(Items listed in a dataset)
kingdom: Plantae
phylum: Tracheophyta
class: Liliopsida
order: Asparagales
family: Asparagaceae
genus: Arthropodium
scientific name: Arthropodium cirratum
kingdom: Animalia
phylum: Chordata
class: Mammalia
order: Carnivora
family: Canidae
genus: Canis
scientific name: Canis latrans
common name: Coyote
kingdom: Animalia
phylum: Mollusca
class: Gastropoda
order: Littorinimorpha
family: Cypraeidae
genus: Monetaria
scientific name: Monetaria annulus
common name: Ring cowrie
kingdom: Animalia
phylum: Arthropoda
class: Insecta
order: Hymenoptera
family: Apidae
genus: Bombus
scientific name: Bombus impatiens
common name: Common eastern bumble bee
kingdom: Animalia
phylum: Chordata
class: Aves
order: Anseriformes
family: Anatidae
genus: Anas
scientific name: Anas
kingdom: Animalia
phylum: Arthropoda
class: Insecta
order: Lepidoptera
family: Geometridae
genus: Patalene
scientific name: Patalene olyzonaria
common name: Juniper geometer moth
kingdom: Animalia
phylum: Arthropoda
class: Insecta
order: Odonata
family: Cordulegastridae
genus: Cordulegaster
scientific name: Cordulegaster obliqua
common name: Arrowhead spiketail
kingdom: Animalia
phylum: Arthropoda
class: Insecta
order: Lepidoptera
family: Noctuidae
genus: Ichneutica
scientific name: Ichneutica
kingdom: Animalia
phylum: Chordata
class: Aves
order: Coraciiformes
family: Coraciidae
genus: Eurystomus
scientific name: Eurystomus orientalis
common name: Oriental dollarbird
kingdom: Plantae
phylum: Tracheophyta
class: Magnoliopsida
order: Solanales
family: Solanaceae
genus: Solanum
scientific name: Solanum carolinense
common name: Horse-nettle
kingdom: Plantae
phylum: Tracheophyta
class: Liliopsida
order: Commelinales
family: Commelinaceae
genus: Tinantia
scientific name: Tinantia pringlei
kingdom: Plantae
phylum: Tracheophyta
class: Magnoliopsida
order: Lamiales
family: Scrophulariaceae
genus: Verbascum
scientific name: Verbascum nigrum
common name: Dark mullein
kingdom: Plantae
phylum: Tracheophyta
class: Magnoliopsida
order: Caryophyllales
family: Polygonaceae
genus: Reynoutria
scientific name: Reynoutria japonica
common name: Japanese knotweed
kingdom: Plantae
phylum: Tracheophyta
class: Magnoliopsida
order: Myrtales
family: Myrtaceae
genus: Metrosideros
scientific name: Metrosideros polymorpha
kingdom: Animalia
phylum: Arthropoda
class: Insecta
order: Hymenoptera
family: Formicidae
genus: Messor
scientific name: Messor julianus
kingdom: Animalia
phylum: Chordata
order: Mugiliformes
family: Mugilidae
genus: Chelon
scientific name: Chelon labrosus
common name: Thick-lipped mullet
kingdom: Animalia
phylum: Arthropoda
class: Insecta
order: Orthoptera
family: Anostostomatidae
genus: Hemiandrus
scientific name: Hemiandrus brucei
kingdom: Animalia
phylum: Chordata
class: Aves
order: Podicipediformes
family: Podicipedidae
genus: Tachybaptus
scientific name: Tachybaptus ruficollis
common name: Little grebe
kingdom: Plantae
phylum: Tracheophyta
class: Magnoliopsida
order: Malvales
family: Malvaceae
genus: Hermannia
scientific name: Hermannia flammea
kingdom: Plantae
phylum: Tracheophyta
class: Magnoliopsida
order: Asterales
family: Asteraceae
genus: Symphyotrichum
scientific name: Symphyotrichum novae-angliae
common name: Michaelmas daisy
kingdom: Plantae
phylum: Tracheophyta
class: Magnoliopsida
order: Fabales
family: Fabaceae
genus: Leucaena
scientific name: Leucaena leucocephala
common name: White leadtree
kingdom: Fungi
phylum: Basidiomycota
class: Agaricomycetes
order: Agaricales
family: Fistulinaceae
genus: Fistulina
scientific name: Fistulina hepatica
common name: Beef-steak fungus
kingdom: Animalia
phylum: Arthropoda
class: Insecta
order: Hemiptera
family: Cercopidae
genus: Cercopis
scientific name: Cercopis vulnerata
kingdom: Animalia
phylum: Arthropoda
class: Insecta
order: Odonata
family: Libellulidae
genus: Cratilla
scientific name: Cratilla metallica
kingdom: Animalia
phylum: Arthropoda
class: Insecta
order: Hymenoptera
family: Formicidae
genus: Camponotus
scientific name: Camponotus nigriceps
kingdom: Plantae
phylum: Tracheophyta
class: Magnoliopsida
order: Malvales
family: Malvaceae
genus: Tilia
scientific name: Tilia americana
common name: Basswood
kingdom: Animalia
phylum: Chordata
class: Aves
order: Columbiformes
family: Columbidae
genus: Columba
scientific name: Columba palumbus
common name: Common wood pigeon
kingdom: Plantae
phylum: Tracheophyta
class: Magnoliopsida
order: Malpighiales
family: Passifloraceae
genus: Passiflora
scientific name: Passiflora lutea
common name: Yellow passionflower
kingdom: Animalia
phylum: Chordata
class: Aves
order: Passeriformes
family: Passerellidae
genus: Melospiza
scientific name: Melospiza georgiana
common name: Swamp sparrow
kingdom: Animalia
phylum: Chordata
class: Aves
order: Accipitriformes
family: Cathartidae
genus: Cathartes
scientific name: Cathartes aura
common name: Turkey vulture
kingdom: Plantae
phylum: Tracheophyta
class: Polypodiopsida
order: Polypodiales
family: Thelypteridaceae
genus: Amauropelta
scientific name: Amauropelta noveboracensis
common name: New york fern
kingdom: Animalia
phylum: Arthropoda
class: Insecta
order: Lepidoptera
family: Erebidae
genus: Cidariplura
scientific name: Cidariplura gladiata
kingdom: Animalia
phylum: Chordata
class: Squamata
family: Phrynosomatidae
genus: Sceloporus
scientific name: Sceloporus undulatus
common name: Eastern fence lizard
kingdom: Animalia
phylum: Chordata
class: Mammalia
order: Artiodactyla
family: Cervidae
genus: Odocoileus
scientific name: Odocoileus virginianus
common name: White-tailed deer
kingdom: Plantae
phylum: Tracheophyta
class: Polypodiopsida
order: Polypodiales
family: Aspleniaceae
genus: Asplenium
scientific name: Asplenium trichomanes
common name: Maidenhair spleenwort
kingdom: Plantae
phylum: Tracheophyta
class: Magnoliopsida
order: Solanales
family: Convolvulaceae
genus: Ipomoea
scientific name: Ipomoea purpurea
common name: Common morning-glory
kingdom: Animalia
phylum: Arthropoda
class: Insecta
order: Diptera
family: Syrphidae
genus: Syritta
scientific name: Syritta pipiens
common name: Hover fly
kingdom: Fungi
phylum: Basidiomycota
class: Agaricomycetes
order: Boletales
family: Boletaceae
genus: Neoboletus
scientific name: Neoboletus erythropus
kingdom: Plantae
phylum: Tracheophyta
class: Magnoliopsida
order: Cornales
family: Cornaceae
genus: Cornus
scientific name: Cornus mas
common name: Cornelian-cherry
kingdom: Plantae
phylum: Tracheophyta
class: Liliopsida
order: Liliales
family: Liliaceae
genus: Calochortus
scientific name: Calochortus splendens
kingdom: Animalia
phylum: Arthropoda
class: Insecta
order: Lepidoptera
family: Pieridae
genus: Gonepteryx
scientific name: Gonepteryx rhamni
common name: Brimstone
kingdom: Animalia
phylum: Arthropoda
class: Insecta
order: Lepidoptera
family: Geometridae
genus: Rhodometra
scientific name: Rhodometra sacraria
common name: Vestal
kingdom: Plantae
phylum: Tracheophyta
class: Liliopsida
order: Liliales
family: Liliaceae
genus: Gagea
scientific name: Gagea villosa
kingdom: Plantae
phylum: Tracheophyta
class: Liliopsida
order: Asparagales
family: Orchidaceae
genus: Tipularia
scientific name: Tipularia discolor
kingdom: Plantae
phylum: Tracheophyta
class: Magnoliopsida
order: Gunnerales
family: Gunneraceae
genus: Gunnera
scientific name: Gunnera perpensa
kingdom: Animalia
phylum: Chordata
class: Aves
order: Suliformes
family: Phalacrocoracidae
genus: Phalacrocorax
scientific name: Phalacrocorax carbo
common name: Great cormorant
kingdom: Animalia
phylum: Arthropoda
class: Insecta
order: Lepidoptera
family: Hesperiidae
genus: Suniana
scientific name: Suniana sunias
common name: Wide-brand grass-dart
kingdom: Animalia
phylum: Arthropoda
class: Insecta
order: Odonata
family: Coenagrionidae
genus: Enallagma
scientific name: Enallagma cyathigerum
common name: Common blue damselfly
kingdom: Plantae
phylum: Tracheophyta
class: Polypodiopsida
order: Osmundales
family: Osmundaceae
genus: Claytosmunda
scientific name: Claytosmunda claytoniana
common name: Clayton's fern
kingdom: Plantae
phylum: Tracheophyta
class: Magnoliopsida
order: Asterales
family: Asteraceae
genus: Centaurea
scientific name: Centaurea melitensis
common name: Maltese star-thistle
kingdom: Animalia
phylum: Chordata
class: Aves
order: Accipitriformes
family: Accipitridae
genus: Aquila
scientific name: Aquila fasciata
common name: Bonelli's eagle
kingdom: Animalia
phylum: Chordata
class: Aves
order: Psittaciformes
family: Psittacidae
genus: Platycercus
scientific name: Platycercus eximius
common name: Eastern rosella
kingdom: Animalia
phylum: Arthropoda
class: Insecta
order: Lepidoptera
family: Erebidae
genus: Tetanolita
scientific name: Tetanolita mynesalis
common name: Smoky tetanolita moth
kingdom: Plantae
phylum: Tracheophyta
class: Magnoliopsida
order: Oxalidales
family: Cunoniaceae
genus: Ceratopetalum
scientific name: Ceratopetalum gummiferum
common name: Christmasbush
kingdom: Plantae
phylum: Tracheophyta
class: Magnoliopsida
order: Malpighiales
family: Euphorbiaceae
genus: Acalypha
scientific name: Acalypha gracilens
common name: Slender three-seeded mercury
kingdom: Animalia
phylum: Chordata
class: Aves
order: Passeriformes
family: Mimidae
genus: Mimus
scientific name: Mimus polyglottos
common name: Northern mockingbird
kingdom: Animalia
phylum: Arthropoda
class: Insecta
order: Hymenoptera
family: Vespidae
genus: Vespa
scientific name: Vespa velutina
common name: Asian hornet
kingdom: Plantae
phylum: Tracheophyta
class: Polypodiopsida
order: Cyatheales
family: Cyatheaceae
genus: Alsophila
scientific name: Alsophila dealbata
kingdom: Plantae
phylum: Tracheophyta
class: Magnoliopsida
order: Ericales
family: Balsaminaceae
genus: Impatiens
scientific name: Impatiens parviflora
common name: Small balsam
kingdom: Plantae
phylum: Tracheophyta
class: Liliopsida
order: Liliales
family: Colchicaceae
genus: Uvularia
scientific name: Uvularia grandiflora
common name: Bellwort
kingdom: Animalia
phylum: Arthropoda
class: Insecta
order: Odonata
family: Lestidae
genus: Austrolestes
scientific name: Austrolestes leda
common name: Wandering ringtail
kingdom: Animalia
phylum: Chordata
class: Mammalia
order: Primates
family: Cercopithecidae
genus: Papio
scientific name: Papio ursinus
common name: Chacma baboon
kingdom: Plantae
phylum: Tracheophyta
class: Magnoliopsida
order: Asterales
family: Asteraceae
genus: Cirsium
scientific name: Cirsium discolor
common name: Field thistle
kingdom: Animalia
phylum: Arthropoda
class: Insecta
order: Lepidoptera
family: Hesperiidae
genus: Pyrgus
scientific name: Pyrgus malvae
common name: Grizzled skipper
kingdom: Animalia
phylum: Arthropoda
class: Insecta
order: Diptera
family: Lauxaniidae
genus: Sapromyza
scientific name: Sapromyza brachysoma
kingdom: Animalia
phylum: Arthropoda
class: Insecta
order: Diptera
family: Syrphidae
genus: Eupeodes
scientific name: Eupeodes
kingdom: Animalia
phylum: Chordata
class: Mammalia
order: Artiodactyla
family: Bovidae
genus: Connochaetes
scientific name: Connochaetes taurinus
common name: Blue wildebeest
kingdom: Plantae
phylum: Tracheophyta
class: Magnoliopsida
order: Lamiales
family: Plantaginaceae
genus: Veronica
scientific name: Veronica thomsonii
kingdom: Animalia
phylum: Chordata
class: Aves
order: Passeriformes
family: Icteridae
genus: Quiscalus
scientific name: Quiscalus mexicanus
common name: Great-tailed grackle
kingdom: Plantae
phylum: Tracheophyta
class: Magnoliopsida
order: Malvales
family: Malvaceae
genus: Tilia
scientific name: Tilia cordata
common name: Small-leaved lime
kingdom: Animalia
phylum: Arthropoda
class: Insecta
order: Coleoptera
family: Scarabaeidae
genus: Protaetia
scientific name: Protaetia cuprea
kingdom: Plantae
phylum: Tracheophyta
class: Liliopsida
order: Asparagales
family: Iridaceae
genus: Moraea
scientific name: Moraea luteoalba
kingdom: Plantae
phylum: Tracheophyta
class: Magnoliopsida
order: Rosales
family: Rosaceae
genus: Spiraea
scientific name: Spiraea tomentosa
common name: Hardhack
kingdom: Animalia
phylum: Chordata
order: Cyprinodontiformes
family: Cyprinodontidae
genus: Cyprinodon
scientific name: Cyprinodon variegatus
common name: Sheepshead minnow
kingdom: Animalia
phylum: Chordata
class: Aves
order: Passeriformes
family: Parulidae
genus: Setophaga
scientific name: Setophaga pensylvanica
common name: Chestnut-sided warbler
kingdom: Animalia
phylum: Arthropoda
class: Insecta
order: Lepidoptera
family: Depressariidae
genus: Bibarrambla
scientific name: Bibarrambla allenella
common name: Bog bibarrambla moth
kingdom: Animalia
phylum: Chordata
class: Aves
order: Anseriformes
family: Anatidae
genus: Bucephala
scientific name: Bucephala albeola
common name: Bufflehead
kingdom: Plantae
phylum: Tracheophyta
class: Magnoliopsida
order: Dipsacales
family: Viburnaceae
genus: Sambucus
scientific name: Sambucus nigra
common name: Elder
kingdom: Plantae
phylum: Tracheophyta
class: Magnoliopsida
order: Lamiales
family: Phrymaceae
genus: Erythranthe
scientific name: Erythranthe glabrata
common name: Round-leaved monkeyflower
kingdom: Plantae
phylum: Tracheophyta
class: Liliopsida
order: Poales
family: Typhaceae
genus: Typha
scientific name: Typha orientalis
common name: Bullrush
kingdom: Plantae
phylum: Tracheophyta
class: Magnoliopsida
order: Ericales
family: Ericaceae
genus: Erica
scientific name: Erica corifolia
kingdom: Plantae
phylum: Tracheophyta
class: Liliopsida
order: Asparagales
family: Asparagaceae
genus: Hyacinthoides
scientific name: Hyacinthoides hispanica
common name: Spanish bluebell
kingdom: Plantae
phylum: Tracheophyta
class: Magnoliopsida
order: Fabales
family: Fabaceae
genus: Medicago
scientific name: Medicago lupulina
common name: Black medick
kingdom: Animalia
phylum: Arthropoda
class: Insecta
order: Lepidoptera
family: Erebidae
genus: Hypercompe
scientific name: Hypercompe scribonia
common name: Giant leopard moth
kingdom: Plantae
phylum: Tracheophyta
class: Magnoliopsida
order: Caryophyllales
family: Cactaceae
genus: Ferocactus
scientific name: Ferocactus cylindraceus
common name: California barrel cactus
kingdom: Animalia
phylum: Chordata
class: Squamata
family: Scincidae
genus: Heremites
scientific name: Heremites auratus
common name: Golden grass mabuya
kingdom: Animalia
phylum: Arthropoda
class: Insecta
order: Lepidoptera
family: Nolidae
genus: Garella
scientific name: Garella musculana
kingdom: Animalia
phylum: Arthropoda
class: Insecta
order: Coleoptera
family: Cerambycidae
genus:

__JOB__
Reproduce only the part of the listing starting at the line containing "order: Carnivora" and ending at the line containing "genus: Anas", with "vernacular name" substituted for "common name" and everything else unchanged.

__RESPONSE TO THIS EXERCISE__
order: Carnivora
family: Canidae
genus: Canis
scientific name: Canis latrans
vernacular name: Coyote
kingdom: Animalia
phylum: Mollusca
class: Gastropoda
order: Littorinimorpha
family: Cypraeidae
genus: Monetaria
scientific name: Monetaria annulus
vernacular name: Ring cowrie
kingdom: Animalia
phylum: Arthropoda
class: Insecta
order: Hymenoptera
family: Apidae
genus: Bombus
scientific name: Bombus impatiens
vernacular name: Common eastern bumble bee
kingdom: Animalia
phylum: Chordata
class: Aves
order: Anseriformes
family: Anatidae
genus: Anas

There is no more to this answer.